CD Review: Somewhere in the Audience

“You feel the urge, you think you can't help it"

Eric Woolfson may be better known as the creator, songwriter and lyricist of The Alan Parsons Project but as a writer of musical theatre, in the great tradition of David Hasselhoff, he was big in Germany (and other parts of Europe and Asia). He passed away in 2009 but a compilation of music from four of his musicals – Gaudi, Gambler, Poe and Dancing Shadows – has been put together with the hope of resuscitating interest in his work either side of the Atlantic.

Somewhere in the Audience is a curious CD – on first listen, one is smacked over the head with the dated feel of the material. Not necessarily in a bad way but rather that the arrangements are so definitively of their time (the late 80s and 90s) that they distract from everything else. Take a number like Too Late – sung with charisma and verve by Tim Howar, Louise Dearman and James Fox, it has a magnificently stirring drive to its structure but given the arrangement it gets here, it calls to mind a Central European power pop number with a jerky shoulder dance routine. 

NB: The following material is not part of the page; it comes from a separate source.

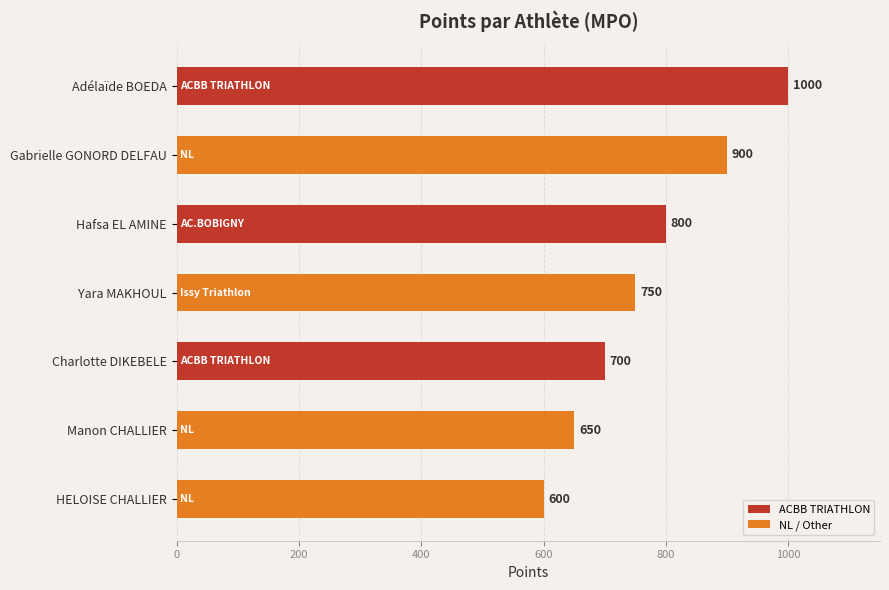

How many bars are there in total?

7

His balladry is strong (and naturally old-school) – Pia Douwes shines beautifully on both Tiny Star and Far Away, and What Kind of World is sung sensitively by Jacqui Dankworth. Howar and Dearman join forces again to great effect on Parca Guell, and If I Could Write The Book of Life finds its gentle groove in the simplest of pop melodies, Steve Balsamo and Anna-Jane Casey crooning nicely together . 

Woolfson’s gift for songwriting is beyond reproach (Eye in the Sky remains one of my favourite songs ever) but in order for it to gain a foothold here, a radical rethink to its presentation is necessary. That said, there is something of the guilty pleasure about the driving pop of Sharon D Clarke’s Forbidden Fruit and Oliver Tompsett and Jon Lee’s duet on Golden Key, delightfully retro and naff in the best sense of the word. But give me piano and strings versions of these songs and I reckon Woolfson could yet make his mark in theatres here.